··· LISTED RECORDS ···
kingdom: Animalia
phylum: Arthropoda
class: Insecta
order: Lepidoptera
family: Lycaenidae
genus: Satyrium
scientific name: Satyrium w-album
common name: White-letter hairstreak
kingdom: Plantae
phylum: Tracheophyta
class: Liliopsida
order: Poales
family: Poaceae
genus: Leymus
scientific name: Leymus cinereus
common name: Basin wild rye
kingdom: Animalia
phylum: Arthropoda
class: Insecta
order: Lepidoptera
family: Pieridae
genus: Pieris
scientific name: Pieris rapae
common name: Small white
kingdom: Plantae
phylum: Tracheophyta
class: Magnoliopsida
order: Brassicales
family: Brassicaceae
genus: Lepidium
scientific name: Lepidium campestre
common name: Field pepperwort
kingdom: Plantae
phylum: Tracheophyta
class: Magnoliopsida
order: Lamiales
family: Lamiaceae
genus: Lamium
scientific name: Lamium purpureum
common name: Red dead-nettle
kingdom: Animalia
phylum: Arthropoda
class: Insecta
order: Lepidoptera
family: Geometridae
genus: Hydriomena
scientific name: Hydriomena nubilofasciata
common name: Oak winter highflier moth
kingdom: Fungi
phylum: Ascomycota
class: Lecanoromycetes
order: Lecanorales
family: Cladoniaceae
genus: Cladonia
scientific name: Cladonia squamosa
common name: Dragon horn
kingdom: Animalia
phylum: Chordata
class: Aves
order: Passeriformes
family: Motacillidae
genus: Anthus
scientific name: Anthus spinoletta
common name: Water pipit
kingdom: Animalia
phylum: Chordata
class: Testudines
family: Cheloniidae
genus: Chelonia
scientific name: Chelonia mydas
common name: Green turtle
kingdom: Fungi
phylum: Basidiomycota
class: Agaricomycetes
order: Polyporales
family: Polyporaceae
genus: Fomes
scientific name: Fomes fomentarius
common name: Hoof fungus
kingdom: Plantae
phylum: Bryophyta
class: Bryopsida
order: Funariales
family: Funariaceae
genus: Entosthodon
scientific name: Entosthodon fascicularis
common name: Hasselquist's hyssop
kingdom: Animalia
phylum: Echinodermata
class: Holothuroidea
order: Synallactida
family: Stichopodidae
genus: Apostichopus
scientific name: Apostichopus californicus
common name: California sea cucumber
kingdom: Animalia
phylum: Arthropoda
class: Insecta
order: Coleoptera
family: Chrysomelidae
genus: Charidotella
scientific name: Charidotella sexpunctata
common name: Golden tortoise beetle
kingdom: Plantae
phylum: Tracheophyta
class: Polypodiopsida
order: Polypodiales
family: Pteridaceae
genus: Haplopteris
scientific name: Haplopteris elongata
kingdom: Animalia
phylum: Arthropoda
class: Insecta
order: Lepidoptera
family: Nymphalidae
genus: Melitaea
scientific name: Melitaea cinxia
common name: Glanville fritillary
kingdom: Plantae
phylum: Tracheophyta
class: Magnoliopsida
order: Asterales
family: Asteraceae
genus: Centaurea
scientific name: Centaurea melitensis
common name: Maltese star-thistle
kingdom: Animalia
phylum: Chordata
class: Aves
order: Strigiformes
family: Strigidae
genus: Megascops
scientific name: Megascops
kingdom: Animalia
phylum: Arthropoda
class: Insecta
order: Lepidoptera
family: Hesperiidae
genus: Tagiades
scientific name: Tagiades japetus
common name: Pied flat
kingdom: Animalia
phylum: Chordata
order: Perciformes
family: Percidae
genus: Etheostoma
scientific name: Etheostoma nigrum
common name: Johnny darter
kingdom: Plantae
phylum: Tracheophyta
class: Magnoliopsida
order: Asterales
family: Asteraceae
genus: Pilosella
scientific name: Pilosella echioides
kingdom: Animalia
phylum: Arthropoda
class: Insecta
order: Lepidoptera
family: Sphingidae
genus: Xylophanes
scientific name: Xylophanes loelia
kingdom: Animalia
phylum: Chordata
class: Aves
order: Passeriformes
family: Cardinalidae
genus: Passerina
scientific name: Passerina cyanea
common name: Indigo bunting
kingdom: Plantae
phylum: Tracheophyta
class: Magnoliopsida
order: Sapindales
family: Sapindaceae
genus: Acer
···
**PROBLEM TO SOLVE**
Could you reproduce every line of the records above, character for character and in the same order?

**REPLY**
kingdom: Animalia
phylum: Arthropoda
class: Insecta
order: Lepidoptera
family: Lycaenidae
genus: Satyrium
scientific name: Satyrium w-album
common name: White-letter hairstreak
kingdom: Plantae
phylum: Tracheophyta
class: Liliopsida
order: Poales
family: Poaceae
genus: Leymus
scientific name: Leymus cinereus
common name: Basin wild rye
kingdom: Animalia
phylum: Arthropoda
class: Insecta
order: Lepidoptera
family: Pieridae
genus: Pieris
scientific name: Pieris rapae
common name: Small white
kingdom: Plantae
phylum: Tracheophyta
class: Magnoliopsida
order: Brassicales
family: Brassicaceae
genus: Lepidium
scientific name: Lepidium campestre
common name: Field pepperwort
kingdom: Plantae
phylum: Tracheophyta
class: Magnoliopsida
order: Lamiales
family: Lamiaceae
genus: Lamium
scientific name: Lamium purpureum
common name: Red dead-nettle
kingdom: Animalia
phylum: Arthropoda
class: Insecta
order: Lepidoptera
family: Geometridae
genus: Hydriomena
scientific name: Hydriomena nubilofasciata
common name: Oak winter highflier moth
kingdom: Fungi
phylum: Ascomycota
class: Lecanoromycetes
order: Lecanorales
family: Cladoniaceae
genus: Cladonia
scientific name: Cladonia squamosa
common name: Dragon horn
kingdom: Animalia
phylum: Chordata
class: Aves
order: Passeriformes
family: Motacillidae
genus: Anthus
scientific name: Anthus spinoletta
common name: Water pipit
kingdom: Animalia
phylum: Chordata
class: Testudines
family: Cheloniidae
genus: Chelonia
scientific name: Chelonia mydas
common name: Green turtle
kingdom: Fungi
phylum: Basidiomycota
class: Agaricomycetes
order: Polyporales
family: Polyporaceae
genus: Fomes
scientific name: Fomes fomentarius
common name: Hoof fungus
kingdom: Plantae
phylum: Bryophyta
class: Bryopsida
order: Funariales
family: Funariaceae
genus: Entosthodon
scientific name: Entosthodon fascicularis
common name: Hasselquist's hyssop
kingdom: Animalia
phylum: Echinodermata
class: Holothuroidea
order: Synallactida
family: Stichopodidae
genus: Apostichopus
scientific name: Apostichopus californicus
common name: California sea cucumber
kingdom: Animalia
phylum: Arthropoda
class: Insecta
order: Coleoptera
family: Chrysomelidae
genus: Charidotella
scientific name: Charidotella sexpunctata
common name: Golden tortoise beetle
kingdom: Plantae
phylum: Tracheophyta
class: Polypodiopsida
order: Polypodiales
family: Pteridaceae
genus: Haplopteris
scientific name: Haplopteris elongata
kingdom: Animalia
phylum: Arthropoda
class: Insecta
order: Lepidoptera
family: Nymphalidae
genus: Melitaea
scientific name: Melitaea cinxia
common name: Glanville fritillary
kingdom: Plantae
phylum: Tracheophyta
class: Magnoliopsida
order: Asterales
family: Asteraceae
genus: Centaurea
scientific name: Centaurea melitensis
common name: Maltese star-thistle
kingdom: Animalia
phylum: Chordata
class: Aves
order: Strigiformes
family: Strigidae
genus: Megascops
scientific name: Megascops
kingdom: Animalia
phylum: Arthropoda
class: Insecta
order: Lepidoptera
family: Hesperiidae
genus: Tagiades
scientific name: Tagiades japetus
common name: Pied flat
kingdom: Animalia
phylum: Chordata
order: Perciformes
family: Percidae
genus: Etheostoma
scientific name: Etheostoma nigrum
common name: Johnny darter
kingdom: Plantae
phylum: Tracheophyta
class: Magnoliopsida
order: Asterales
family: Asteraceae
genus: Pilosella
scientific name: Pilosella echioides
kingdom: Animalia
phylum: Arthropoda
class: Insecta
order: Lepidoptera
family: Sphingidae
genus: Xylophanes
scientific name: Xylophanes loelia
kingdom: Animalia
phylum: Chordata
class: Aves
order: Passeriformes
family: Cardinalidae
genus: Passerina
scientific name: Passerina cyanea
common name: Indigo bunting
kingdom: Plantae
phylum: Tracheophyta
class: Magnoliopsida
order: Sapindales
family: Sapindaceae
genus: Acer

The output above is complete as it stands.